- How to complete this task -
Please rewrite the rows below, replacing every instance of "Cinema" with "Film" and keeping all other text the same.

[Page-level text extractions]
•••
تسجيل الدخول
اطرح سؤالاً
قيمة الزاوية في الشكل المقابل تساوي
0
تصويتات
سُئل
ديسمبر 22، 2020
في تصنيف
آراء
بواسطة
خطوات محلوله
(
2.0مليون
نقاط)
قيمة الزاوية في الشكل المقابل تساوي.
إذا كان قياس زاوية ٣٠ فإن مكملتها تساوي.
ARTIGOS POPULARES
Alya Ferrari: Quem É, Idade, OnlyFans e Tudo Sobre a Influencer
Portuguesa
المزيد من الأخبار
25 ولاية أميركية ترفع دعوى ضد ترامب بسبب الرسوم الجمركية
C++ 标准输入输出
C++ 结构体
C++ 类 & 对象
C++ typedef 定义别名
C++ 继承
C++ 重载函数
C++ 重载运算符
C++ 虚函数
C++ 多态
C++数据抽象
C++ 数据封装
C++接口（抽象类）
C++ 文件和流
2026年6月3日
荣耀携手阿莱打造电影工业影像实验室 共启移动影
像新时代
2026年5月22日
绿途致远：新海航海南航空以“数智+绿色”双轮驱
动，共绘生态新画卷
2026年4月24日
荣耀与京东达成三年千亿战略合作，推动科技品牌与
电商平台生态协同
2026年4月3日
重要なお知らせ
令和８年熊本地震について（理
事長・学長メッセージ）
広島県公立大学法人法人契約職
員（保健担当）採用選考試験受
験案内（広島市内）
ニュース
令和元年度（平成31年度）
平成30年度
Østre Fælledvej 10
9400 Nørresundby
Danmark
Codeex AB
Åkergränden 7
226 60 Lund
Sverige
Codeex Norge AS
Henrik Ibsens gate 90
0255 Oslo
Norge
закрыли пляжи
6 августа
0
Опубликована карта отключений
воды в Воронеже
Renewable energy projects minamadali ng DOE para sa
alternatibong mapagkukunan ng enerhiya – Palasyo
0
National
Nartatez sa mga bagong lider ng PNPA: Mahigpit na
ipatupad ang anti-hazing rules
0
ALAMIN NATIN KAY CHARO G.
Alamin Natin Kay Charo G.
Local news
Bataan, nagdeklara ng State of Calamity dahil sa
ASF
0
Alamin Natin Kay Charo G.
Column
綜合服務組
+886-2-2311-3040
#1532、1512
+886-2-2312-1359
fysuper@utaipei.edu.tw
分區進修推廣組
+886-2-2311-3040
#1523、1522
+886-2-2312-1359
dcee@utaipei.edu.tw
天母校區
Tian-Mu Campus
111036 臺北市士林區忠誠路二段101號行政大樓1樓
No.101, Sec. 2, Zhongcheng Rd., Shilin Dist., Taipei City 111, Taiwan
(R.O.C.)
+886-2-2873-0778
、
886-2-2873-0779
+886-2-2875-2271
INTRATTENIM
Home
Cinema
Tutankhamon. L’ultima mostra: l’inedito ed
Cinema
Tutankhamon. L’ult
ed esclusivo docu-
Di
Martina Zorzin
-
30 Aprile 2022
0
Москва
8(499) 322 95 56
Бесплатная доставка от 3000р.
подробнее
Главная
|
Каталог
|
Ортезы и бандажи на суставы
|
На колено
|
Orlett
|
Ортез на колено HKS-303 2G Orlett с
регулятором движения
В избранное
•••
- Exercise output -
تسجيل الدخول
اطرح سؤالاً
قيمة الزاوية في الشكل المقابل تساوي
0
تصويتات
سُئل
ديسمبر 22، 2020
في تصنيف
آراء
بواسطة
خطوات محلوله
(
2.0مليون
نقاط)
قيمة الزاوية في الشكل المقابل تساوي.
إذا كان قياس زاوية ٣٠ فإن مكملتها تساوي.
ARTIGOS POPULARES
Alya Ferrari: Quem É, Idade, OnlyFans e Tudo Sobre a Influencer
Portuguesa
المزيد من الأخبار
25 ولاية أميركية ترفع دعوى ضد ترامب بسبب الرسوم الجمركية
C++ 标准输入输出
C++ 结构体
C++ 类 & 对象
C++ typedef 定义别名
C++ 继承
C++ 重载函数
C++ 重载运算符
C++ 虚函数
C++ 多态
C++数据抽象
C++ 数据封装
C++接口（抽象类）
C++ 文件和流
2026年6月3日
荣耀携手阿莱打造电影工业影像实验室 共启移动影
像新时代
2026年5月22日
绿途致远：新海航海南航空以“数智+绿色”双轮驱
动，共绘生态新画卷
2026年4月24日
荣耀与京东达成三年千亿战略合作，推动科技品牌与
电商平台生态协同
2026年4月3日
重要なお知らせ
令和８年熊本地震について（理
事長・学長メッセージ）
広島県公立大学法人法人契約職
員（保健担当）採用選考試験受
験案内（広島市内）
ニュース
令和元年度（平成31年度）
平成30年度
Østre Fælledvej 10
9400 Nørresundby
Danmark
Codeex AB
Åkergränden 7
226 60 Lund
Sverige
Codeex Norge AS
Henrik Ibsens gate 90
0255 Oslo
Norge
закрыли пляжи
6 августа
0
Опубликована карта отключений
воды в Воронеже
Renewable energy projects minamadali ng DOE para sa
alternatibong mapagkukunan ng enerhiya – Palasyo
0
National
Nartatez sa mga bagong lider ng PNPA: Mahigpit na
ipatupad ang anti-hazing rules
0
ALAMIN NATIN KAY CHARO G.
Alamin Natin Kay Charo G.
Local news
Bataan, nagdeklara ng State of Calamity dahil sa
ASF
0
Alamin Natin Kay Charo G.
Column
綜合服務組
+886-2-2311-3040
#1532、1512
+886-2-2312-1359
fysuper@utaipei.edu.tw
分區進修推廣組
+886-2-2311-3040
#1523、1522
+886-2-2312-1359
dcee@utaipei.edu.tw
天母校區
Tian-Mu Campus
111036 臺北市士林區忠誠路二段101號行政大樓1樓
No.101, Sec. 2, Zhongcheng Rd., Shilin Dist., Taipei City 111, Taiwan
(R.O.C.)
+886-2-2873-0778
、
886-2-2873-0779
+886-2-2875-2271
INTRATTENIM
Home
Film
Tutankhamon. L’ultima mostra: l’inedito ed
Film
Tutankhamon. L’ult
ed esclusivo docu-
Di
Martina Zorzin
-
30 Aprile 2022
0
Москва
8(499) 322 95 56
Бесплатная доставка от 3000р.
подробнее
Главная
|
Каталог
|
Ортезы и бандажи на суставы
|
На колено
|
Orlett
|
Ортез на колено HKS-303 2G Orlett с
регулятором движения
В избранное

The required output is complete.